Taking out a second mortgage to buy stocks

Anonymous
This is smart move, no sarcasm.

Housing is a depreciating asset going forward for a variety of reasons (unless you live in Silicon Valley or Seattle ).

You take out the fixed rate loan and put it into the stock market and become part of ownership class. I would aim for Palantir and OpenAi, still have room to run when they are used by gov for everything.

I am always skeptical of “this time is different”, but the current epoch is changing, to a world where there are owners and serfs with most productive and valued work done by machines. Get on the ride side of history.


I am always
Anonymous
This is not a good move at that 8.49% rate. That rate is way too high to consider this. People, including Financial Planners, would love a guaranteed 8.49% return and you have to beat that number to make this work.

Easy pass.
Anonymous
Omg do not do this!!! He cannot be for real.
Anonymous
Of course this is not a good move.
Anonymous
Crazy. And dumb.
Anonymous
We did this but with a triple leveraged Nasdaq fund (TQQQ). With annual returns averaging 8-10% (not accounting for inflation, so more like 6-8% real returns), we are almost guaranteed an annualized return of 20-24%. Our current HELOC rate is 7.625%, so we are basically printing $50k annually for the next 25 years. I thought everyone did this?
Anonymous
Anonymous wrote:We did this but with a triple leveraged Nasdaq fund (TQQQ). With annual returns averaging 8-10% (not accounting for inflation, so more like 6-8% real returns), we are almost guaranteed an annualized return of 20-24%. Our current HELOC rate is 7.625%, so we are basically printing $50k annually for the next 25 years. I thought everyone did this?


No, only the idiots do.
Anonymous
Oh, hell no!
Anonymous
People were saying to not invest in Nvidia 5 years ago and it was going to crash. Look at where Nvidia is now. Always remember that people always say there are bubbles and never are shamed into not giving their opinions again when these bubbles never burst.

People were saying Apple was a goner when Steve Jobs died too.

Anonymous
Anonymous wrote:DH is convinced this is a brilliant move and has initiated a second mortgage on our house. $300K 30-year fixed APR at 8.49%. This gives us $950K debt total on a $1.3M house.

Wants to buy in to AI stocks before it is too late. Is everyone else doing stuff like this and I’m just overly conservative? This seems like a bad move.

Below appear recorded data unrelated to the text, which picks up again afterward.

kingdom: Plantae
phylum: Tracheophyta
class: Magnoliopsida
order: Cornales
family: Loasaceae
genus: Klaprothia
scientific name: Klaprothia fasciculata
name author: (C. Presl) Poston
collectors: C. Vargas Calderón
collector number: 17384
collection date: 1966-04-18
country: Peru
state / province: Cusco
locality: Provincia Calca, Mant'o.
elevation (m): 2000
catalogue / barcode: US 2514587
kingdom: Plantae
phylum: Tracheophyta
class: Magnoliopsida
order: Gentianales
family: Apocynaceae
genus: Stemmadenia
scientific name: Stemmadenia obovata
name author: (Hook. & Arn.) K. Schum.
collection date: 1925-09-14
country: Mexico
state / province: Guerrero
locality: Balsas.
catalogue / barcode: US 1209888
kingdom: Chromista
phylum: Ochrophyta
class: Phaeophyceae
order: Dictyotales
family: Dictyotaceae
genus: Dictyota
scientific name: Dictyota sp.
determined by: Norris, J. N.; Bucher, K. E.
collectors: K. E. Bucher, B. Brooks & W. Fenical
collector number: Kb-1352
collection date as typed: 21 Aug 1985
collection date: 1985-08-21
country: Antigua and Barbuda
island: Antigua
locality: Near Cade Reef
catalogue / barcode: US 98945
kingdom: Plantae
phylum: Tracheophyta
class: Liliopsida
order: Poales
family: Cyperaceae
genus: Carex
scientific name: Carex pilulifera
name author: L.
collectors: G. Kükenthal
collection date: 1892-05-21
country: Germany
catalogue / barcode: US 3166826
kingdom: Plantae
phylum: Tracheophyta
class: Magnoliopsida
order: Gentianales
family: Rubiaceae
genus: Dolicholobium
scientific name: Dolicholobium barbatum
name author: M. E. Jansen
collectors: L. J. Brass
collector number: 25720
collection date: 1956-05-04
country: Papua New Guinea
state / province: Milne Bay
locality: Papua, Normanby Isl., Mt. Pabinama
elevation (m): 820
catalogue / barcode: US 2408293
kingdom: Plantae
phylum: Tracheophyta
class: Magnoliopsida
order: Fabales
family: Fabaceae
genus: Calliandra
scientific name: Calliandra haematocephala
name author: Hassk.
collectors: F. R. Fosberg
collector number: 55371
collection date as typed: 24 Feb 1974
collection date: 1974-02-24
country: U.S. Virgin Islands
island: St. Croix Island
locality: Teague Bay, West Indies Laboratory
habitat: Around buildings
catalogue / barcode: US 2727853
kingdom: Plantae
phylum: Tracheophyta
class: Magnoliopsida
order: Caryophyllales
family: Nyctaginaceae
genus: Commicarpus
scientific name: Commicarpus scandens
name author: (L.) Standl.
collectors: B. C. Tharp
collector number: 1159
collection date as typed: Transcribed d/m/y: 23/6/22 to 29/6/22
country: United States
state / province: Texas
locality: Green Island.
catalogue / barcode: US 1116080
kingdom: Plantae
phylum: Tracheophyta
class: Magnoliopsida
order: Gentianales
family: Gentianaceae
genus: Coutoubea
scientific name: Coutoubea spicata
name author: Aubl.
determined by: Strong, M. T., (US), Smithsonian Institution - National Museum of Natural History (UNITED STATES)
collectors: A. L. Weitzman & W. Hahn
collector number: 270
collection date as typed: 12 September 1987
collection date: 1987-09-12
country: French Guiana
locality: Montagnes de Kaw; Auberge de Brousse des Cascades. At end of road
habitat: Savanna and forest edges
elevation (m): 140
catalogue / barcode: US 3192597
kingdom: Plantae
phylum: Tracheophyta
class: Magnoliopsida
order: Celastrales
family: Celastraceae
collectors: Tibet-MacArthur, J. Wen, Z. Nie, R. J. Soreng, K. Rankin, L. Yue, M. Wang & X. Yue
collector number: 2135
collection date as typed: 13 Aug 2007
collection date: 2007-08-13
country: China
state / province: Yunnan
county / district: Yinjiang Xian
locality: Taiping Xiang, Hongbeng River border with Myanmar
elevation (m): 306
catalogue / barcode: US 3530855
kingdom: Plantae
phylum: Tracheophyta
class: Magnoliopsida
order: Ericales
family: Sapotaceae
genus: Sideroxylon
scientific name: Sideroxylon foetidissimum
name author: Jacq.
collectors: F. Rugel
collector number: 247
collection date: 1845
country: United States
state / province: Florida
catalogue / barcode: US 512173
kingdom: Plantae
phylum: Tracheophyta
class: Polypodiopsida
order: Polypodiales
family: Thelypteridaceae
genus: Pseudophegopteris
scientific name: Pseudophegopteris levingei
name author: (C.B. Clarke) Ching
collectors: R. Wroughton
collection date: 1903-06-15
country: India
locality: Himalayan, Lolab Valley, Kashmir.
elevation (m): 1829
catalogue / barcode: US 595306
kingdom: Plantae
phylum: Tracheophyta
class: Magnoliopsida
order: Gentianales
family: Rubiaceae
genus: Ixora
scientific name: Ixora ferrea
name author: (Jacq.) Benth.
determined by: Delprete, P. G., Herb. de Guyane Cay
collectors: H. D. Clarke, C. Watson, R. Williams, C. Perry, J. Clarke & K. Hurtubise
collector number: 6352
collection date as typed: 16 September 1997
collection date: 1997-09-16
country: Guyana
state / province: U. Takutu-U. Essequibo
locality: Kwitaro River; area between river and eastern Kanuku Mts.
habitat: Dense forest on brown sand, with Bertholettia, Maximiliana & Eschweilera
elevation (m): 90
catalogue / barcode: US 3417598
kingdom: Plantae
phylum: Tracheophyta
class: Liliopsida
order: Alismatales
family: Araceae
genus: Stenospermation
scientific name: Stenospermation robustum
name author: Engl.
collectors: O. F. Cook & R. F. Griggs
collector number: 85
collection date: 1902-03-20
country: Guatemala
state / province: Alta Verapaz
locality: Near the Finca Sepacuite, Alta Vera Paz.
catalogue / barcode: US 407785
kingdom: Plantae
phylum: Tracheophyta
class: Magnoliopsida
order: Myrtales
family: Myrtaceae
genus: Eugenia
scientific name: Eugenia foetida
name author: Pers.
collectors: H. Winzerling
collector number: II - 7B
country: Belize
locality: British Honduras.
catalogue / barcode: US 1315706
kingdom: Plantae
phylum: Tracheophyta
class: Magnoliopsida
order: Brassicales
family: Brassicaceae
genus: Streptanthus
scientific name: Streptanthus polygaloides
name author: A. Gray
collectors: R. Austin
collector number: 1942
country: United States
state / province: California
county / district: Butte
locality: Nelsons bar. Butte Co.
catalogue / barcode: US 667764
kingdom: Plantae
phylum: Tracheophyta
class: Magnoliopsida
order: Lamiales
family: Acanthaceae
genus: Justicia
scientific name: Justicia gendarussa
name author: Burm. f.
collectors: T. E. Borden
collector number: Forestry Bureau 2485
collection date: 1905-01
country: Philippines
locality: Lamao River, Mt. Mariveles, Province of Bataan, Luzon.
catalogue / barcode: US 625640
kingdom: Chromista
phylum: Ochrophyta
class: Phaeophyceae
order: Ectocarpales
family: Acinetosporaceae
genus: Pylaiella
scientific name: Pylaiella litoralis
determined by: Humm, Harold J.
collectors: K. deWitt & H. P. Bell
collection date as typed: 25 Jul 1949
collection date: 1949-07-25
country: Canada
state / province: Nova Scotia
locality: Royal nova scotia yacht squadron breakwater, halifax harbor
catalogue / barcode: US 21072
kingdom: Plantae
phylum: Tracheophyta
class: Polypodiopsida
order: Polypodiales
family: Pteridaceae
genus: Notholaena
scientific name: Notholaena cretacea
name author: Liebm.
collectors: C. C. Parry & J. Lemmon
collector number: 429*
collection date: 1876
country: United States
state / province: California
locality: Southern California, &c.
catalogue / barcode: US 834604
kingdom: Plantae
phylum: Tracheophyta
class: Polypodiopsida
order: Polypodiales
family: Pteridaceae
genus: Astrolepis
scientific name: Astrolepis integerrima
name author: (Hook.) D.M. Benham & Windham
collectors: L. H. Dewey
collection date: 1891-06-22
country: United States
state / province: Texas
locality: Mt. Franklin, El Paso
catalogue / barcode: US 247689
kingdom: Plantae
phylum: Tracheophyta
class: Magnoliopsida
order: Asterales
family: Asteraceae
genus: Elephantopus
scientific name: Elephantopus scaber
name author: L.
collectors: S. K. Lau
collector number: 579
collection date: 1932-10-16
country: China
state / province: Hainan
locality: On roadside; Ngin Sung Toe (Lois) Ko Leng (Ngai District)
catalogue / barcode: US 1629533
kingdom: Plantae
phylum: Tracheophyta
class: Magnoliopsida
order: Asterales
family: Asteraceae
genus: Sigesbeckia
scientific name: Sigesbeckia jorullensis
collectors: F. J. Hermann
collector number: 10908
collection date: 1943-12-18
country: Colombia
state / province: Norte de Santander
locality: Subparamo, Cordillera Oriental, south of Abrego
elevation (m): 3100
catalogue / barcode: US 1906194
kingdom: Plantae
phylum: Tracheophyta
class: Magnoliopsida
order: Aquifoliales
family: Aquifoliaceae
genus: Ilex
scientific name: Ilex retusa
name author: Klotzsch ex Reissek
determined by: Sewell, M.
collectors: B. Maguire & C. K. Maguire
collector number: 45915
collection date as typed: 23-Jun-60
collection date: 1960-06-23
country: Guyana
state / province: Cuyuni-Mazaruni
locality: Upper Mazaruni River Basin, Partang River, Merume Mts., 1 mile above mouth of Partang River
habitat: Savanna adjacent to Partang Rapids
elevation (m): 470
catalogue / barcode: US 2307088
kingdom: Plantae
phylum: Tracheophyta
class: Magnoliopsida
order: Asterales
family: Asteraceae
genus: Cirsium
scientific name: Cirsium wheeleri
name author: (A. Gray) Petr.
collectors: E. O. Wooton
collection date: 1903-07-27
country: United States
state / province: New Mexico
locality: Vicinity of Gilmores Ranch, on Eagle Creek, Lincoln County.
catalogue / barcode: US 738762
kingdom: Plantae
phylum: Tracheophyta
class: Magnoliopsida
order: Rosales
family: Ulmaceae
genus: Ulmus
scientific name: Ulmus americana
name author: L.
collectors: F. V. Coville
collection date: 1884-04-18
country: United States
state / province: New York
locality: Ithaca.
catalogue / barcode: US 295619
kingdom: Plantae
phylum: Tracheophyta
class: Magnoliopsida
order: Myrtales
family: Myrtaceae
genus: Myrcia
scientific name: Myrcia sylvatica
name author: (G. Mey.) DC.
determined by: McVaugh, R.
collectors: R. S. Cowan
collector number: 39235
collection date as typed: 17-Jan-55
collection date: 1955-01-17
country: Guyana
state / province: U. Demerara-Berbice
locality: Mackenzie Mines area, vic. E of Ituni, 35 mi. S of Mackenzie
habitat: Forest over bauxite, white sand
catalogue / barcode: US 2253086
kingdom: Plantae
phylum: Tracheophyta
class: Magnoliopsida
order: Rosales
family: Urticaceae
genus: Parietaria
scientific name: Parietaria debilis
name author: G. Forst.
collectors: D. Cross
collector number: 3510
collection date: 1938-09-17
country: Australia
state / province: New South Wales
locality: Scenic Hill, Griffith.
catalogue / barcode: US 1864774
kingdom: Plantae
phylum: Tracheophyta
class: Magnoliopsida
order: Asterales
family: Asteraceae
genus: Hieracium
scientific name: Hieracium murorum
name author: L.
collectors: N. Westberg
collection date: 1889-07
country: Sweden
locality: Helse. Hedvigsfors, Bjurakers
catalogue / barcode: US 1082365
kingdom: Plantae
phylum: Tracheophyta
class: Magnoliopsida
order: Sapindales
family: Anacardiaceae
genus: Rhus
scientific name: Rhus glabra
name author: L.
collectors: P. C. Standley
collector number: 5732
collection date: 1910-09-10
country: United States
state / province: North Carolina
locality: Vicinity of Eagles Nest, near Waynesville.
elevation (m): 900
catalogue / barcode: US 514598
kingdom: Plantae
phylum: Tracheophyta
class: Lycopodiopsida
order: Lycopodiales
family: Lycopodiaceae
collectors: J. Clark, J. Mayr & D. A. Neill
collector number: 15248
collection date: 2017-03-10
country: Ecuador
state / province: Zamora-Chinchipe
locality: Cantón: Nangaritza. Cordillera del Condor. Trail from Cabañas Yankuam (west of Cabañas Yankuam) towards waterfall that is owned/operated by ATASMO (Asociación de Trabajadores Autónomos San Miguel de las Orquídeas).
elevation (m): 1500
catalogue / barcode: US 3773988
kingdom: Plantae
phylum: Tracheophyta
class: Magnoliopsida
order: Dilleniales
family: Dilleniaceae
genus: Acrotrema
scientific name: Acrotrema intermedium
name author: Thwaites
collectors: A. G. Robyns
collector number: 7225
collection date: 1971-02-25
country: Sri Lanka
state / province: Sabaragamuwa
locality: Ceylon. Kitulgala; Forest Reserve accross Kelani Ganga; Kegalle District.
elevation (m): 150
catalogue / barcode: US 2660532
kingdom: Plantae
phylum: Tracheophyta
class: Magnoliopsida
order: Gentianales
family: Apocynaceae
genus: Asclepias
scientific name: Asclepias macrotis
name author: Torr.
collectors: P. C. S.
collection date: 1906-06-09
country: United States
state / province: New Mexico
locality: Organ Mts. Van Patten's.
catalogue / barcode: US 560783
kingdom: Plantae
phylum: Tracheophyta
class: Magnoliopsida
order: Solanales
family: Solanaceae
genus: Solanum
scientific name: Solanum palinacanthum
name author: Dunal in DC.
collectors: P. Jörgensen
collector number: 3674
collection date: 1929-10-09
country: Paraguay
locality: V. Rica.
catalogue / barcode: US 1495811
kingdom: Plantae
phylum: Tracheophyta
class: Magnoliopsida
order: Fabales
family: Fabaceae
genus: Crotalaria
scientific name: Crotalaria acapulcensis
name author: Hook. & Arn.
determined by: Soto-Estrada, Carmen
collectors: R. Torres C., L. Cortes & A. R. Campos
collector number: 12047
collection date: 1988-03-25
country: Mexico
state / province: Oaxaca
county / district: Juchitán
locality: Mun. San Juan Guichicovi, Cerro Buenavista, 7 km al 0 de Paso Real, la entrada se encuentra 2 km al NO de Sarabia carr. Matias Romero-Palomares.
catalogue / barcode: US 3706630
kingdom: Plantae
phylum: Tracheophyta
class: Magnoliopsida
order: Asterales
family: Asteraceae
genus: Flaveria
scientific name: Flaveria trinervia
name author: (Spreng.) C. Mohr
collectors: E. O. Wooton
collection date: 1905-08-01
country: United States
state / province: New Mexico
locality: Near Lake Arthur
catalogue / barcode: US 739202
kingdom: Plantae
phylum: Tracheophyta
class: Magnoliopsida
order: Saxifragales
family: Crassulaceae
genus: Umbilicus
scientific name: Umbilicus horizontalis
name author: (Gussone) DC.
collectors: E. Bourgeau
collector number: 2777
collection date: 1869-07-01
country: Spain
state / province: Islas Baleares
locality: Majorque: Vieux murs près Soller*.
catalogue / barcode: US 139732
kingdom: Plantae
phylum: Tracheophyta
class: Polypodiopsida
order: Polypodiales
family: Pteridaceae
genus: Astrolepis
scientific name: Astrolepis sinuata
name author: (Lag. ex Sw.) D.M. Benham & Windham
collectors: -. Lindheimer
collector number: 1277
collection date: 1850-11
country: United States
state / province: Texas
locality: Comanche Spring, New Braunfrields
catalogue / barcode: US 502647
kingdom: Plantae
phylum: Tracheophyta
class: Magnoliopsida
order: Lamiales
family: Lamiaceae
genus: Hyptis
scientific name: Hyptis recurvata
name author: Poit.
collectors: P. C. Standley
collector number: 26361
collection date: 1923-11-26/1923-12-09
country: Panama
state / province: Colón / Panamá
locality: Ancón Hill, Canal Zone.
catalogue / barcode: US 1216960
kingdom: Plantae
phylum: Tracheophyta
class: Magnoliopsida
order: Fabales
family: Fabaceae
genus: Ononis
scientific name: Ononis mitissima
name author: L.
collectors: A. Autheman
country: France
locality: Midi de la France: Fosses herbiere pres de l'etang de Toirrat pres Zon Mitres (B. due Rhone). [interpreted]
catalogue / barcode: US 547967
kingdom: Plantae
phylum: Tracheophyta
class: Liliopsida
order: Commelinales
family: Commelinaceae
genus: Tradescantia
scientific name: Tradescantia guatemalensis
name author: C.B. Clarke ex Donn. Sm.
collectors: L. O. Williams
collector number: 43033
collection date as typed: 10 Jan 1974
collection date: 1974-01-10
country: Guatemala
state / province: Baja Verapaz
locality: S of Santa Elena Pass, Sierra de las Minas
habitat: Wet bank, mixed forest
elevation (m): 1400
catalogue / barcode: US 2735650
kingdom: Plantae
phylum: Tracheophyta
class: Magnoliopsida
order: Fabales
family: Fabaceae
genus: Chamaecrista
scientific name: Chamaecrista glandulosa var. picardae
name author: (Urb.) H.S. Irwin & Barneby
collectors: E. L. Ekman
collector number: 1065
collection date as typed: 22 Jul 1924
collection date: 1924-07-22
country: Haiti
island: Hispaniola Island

Commit him to a mental hospital.
Anonymous
Anonymous wrote:People were saying to not invest in Nvidia 5 years ago and it was going to crash. Look at where Nvidia is now. Always remember that people always say there are bubbles and never are shamed into not giving their opinions again when these bubbles never burst.

People were saying Apple was a goner when Steve Jobs died too.



recency bias
/ˈrēsən(t)sē ˌbīəs/
noun
noun: recency bias
the tendency to be disproportionately influenced by recent occurrences when evaluating or making a decision about something.
"one way to reduce the recency bias is to look at more data over time"
Anonymous
Anonymous wrote:People were saying to not invest in Nvidia 5 years ago and it was going to crash. Look at where Nvidia is now. Always remember that people always say there are bubbles and never are shamed into not giving their opinions again when these bubbles never burst.

People were saying Apple was a goner when Steve Jobs died too.



Hindsight is always 20/20. For every Nvidia, Apple, Amazon, there are thousands of companies that don't make it. Are you willing to bet your house picking the next future winners?
Anonymous
When 30 yr mortgage rates were sub 3% and there was no cap on SALT, the upside of borrowing more to invest in the market was pretty high. With mortgages at 8.5% and the SALT cap in flux, the upside is much more limited.
Anonymous
A HELOC rate in the 7s and a mortgage in the 8s is not a winning strategy, PP.
Anonymous
If OP’s post is real I’d start calling mental health professionals.